▸ **Check your understanding**:
a: In the oxygen isotope passage, what range of δ18O values is reported for silica-rich glass/melt inclusions entrained in peridotite xenoliths from island arcs?
b: Pick up the oxygen isotope passage at its final sentence and continue it.
** Opening Extract provided block **
Although oxygen isotope evidence for melts directly derived from subducted slabs is rare16, both whole-rock and olivine phenocrysts of some arc magmas have elevated δ18O values relative to the upper mantle13,17,18. This supports the involvement of slab-derived components in the sources of these arc magmas. Previous studies14,19 have also shown that silica-rich glass/melt inclusions entrained in peridotite xenoliths from island arcs have δ18O values (ranging from +8.8‰ to +11.3‰) significantly higher than the upper mantle, which have been interpreted as low-degree melts from refractory mantle metasomatized by slab-derived fluids/melts. A corollary is that mantle wedges could achieve the 18O-rich signatures from the slab-released phases. However, peridotite xenoliths from modern subduction zones have never been reported to have δ18O values higher than the upper mantle. It seems that the 18O-enriched reservoirs in mantle wedges are not represented by peridotite xenoliths trapped by arc-related magmas.
** Closing Extract provided block **
** Opening Data section block **
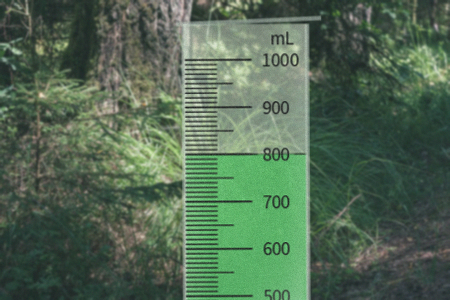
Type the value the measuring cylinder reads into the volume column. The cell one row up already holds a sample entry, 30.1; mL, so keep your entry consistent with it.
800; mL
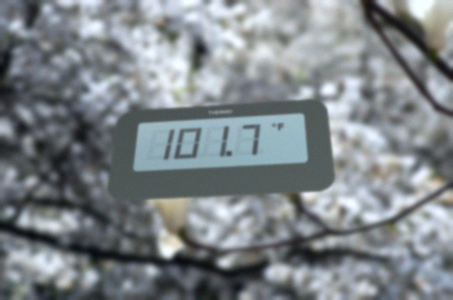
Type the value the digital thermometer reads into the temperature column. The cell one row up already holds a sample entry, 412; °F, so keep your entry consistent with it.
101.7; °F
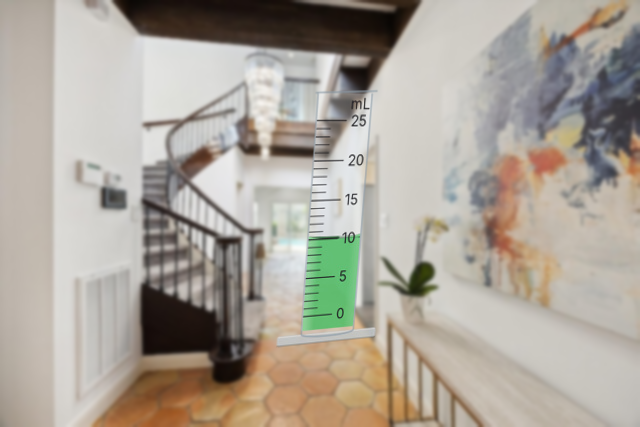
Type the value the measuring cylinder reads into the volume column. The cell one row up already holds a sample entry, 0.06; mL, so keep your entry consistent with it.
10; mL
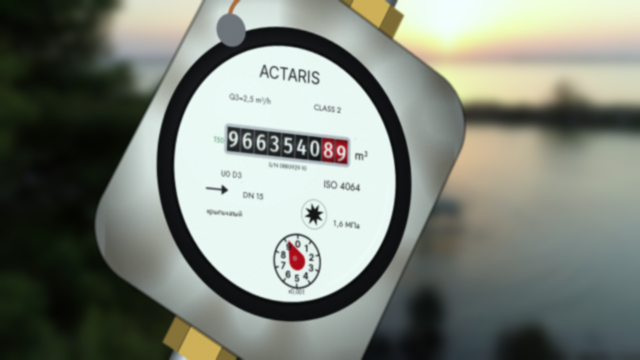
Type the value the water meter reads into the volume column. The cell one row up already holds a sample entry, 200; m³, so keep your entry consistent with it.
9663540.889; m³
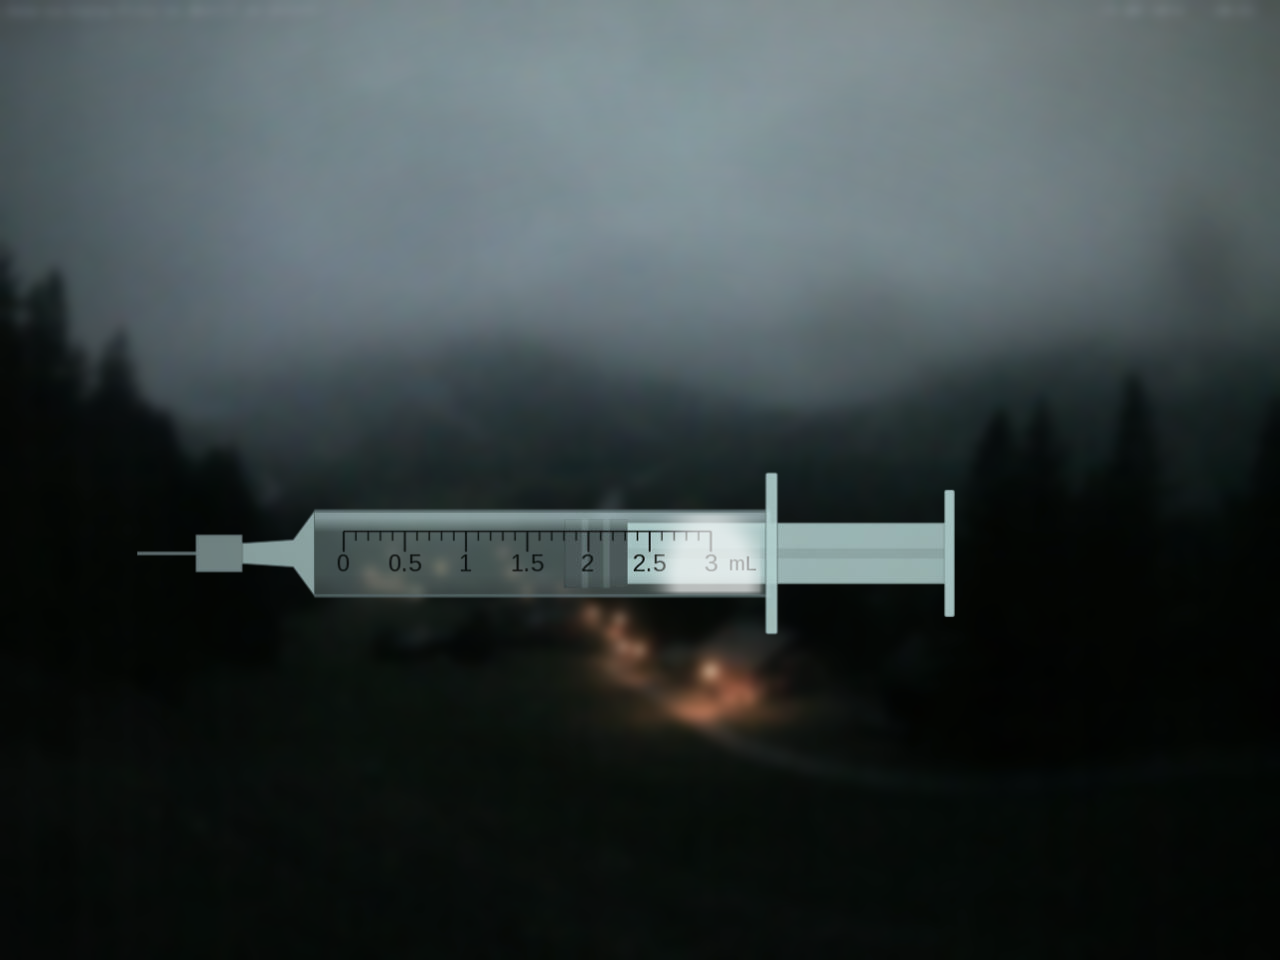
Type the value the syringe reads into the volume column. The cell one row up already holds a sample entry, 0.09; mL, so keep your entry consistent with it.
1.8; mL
** Closing Data section block **
▸ **Expected outputs**:
a: They range from +8.8‰ to +11.3‰.

b:
The Tibetan Plateau was formed by the northward accretion of several terranes, i.e., the Lhasa and Qiangtang blocks (Fig. 1). The Lhasa block has experienced a prolonged history of oceanic subduction (i.e., the Neo-Tethys Ocean) before the India-Asia collision at ca 55 Ma (ref. 20, 21). An active continental margin was well developed in the southern margin of the Lhasa block, represented by the Gangdese Arc. Post-collisional potassic and ultrapotassic lavas are widely distributed in the Tibetan Plateau20. Peridotite xenoliths selected in this study are trapped by the Sailipu ultrapotassic lavas in Lhasa Block from the southern Tibet Plateau (Fig. 1), which were erupted at ca 17 Ma (ref. 22). The Sailipu mantle xenoliths are small in size, with diameters commonly less than 2 cm. It has been suggested that they represent a relict mantle of the Asian lithosphere, which has been metasomatized by fluids/melts liberated from the subducted Tethys ocean plate and/or the Indian continent23. In this study, olivines from nine Sailipu peridotite xenoliths have been analyzed for oxygen isotopes by secondary ion mass spectrometry (SIMS).

Figure 1
figure 1

Sketch map of the Tibetan Plateau.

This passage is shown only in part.